Pagliarani’s art is amazing and he really brings the city to life. The buildings are all grounded, rotted out space ships, tremendous pulp rockets with fins; they’re glorious. His art brings Ellis’ mad ideas to life. Ellis gets to vent about our stuttering steps into space while playing with pulp toys, something he does well and with gusto. The first three issues have been solid fun and I’m looking forward to seeing more of pulp sci-fi space.
This comic, combined with talking about pulp sci-fi heroes last night with Pete prompted me to pick up another edition of Alex Raymond’s Flash Gordon series, the Flash Gordon Saturday morning cartoon series on DVD and a collection of Buck Rogers.
Speedsters are the sorcerers of the modern age, defying the laws of physics with muscle and lightning.
– The Book of Cowls, Issue 2, vol. 1
Art by Storn A. Cook
There is a thin line between the rich, playboy vigilante and a lynch mob.
Much of that line is made up of millions, if not billions of dollars and the rest is a sexy costume.
– The Book of Cowls, Issue 2, vol. 1
Art by Storn A. Cook
Reading: I should finish up the second hard-cover graphic novel of Invincible today at lunch and I’m fairly underwhelmed. Other than an interesting reveal towards the end of the first graphic novel it is a fairly tepid Superboy ala Spider-Man’s school life ala Teen Titans with only a few little tidbits that leave me interested at all. But well worth utilizing the inter-library loan for; I’m glad I didn’t buy ’em.
Planning: Some Shock: tonight with the lady-friend and a few of the Friday night gamers, some schoolwork this weekend and just hang-outs.
Wearing: My Suffer-Jets roller derby t-shirt under a black button down and some jeans.
Writing: I started writing this biblical super-hero passages called the Book of the Cowl that was fun. I might very well pair some of the passages up with some of Storn’s super-hero art from his site and post them to this blog from time to time.
Tinkering with a short story and the next bit of Daggers & Deviltry.

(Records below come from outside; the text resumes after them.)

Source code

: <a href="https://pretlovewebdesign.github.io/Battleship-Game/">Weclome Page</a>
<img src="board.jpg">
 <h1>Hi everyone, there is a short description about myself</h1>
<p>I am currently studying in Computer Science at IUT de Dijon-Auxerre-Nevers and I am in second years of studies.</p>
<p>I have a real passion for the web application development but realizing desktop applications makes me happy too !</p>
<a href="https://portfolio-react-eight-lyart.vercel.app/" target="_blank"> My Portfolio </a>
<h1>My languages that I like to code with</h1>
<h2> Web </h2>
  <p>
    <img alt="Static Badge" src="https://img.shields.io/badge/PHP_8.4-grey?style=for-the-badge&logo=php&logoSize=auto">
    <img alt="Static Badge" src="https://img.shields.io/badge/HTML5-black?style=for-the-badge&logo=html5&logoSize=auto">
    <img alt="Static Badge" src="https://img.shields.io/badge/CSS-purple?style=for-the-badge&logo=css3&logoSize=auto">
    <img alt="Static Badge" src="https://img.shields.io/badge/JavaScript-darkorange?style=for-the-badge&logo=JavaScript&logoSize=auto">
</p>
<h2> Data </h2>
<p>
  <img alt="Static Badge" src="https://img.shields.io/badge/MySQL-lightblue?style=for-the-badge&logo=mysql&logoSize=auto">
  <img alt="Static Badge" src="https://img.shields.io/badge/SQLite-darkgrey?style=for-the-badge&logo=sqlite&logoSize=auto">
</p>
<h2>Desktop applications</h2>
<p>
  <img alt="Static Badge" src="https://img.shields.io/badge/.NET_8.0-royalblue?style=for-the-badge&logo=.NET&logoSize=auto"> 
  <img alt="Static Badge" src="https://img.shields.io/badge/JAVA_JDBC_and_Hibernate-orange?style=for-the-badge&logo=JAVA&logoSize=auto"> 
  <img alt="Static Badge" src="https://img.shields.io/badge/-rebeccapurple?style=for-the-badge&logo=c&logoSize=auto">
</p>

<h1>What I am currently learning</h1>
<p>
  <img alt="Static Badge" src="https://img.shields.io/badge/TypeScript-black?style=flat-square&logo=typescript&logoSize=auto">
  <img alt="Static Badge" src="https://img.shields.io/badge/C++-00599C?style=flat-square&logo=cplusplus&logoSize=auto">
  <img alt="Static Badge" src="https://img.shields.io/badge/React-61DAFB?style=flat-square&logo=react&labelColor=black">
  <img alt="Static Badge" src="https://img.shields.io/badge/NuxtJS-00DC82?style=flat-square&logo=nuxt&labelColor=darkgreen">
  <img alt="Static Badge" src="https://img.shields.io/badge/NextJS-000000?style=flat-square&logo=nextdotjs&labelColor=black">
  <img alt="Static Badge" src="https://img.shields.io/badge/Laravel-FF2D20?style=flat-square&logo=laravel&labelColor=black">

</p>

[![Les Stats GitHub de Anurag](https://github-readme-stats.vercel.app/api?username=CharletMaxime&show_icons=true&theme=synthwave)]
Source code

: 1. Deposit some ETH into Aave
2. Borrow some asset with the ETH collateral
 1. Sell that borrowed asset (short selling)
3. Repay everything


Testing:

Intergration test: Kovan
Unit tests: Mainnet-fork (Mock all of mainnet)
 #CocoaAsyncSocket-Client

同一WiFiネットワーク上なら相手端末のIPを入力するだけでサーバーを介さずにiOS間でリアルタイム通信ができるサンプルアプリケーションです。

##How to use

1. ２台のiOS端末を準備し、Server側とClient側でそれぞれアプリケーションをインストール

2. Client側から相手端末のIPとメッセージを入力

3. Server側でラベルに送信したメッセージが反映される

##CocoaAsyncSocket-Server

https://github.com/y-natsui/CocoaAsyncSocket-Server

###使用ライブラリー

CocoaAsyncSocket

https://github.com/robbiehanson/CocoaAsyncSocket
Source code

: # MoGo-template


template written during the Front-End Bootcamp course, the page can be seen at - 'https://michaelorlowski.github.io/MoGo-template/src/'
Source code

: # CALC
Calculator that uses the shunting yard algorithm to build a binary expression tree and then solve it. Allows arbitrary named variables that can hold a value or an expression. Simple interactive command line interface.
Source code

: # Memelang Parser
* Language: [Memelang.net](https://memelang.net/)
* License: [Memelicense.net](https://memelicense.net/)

Yes, they actually say those words. It is like they heard me.
This looks good.
I was reading Daredevil, almost excited because it seemed like my prophecy would come true and Matt Murdock would be the Kingpin of Hell’s Kitchen, leading a ninja clan to keep the peace. Oh yes, he has become his own greatest enemy but also awesome.
So, the Hand offers him leadership.
He turns them down.
I read through the latest Thor, which was some kind of anniversary issue. And its all ho-hum kinda boring. Odin’s father returns, Loki’s shenanigans cause Thor to kill his own grandfather, so Thor is banished from Asgard.
Here’s where it almost get’s interesting. Asgard is plopped down in the American midwest right now. Loki (in the body of a woman now…why?) is talking to some Asgardian shmoe in a bar, saying that he knows a place where they could relocate Asgard, a mountainous place with lots of good hunting…LATVERIA!
It almost made me want to keep reading that series. Almost.
I had to buy Captain Britain and the MI13 when the issue started off with Dr. Doom and Dracula having a discussion on the moon near the lunar lander. The rest of the issue was shite (except for when some British lads in a pub gave Blade shit for being too tragically hip to just sit in the pub and enjoy himself) but that bit was fun. I’ll likely buy a few more issues just to see some four-color Marvel Dracula madness.
I forgot to add that Doom took Dracula to task for being a racist prick about Muslims. It was kinda cool, actually.